━━ Data provided ━━

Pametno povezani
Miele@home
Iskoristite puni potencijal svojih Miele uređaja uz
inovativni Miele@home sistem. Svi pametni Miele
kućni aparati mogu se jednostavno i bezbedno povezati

━━━
━━ Data provided ━━

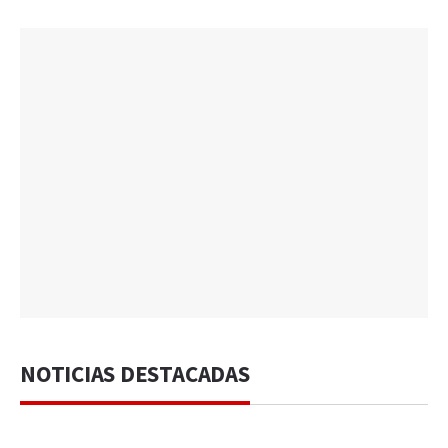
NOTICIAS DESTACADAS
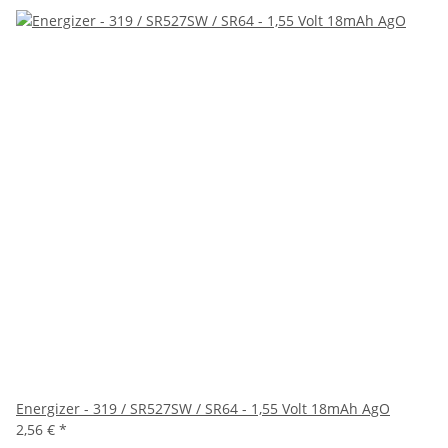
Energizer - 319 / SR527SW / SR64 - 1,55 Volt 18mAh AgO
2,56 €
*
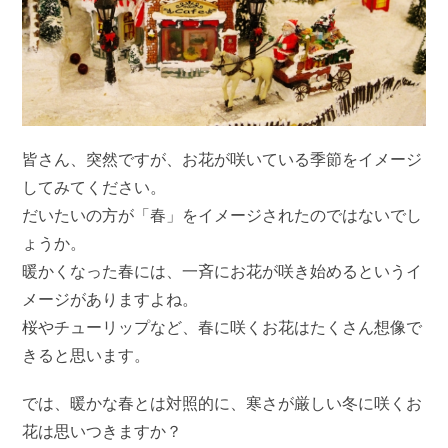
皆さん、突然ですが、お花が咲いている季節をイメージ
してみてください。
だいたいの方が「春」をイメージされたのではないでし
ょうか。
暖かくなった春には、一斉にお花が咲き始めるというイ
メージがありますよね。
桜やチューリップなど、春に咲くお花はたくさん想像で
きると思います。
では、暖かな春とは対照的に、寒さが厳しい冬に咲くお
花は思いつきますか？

━━━
━━ Data provided ━━

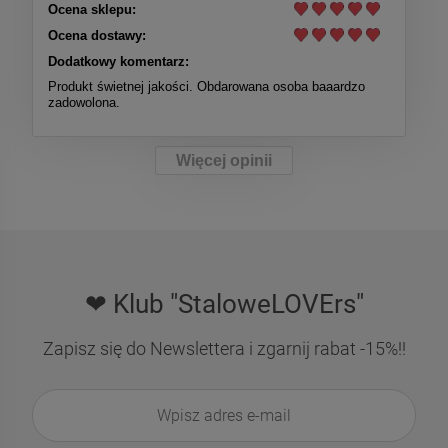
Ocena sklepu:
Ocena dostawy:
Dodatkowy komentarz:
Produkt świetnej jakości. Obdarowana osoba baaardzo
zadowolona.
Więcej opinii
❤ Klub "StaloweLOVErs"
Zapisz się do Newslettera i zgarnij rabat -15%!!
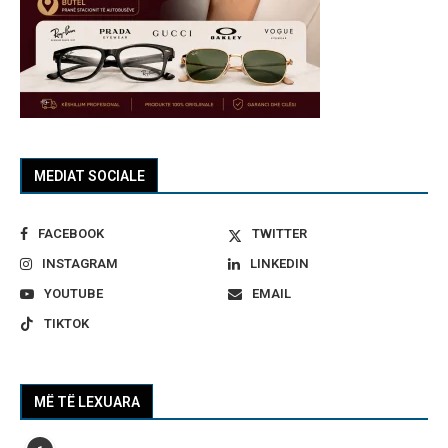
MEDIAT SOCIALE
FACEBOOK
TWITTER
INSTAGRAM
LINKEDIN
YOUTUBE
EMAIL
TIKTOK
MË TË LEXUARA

━━━

Could you copy, word for word, the part of the data that begins with the line containing "Pametno povezani" and ends with the line containing "kućni aparati mogu", including both of those lines?

Solution below >>
Pametno povezani
Miele@home
Iskoristite puni potencijal svojih Miele uređaja uz
inovativni Miele@home sistem. Svi pametni Miele
kućni aparati mogu se jednostavno i bezbedno povezati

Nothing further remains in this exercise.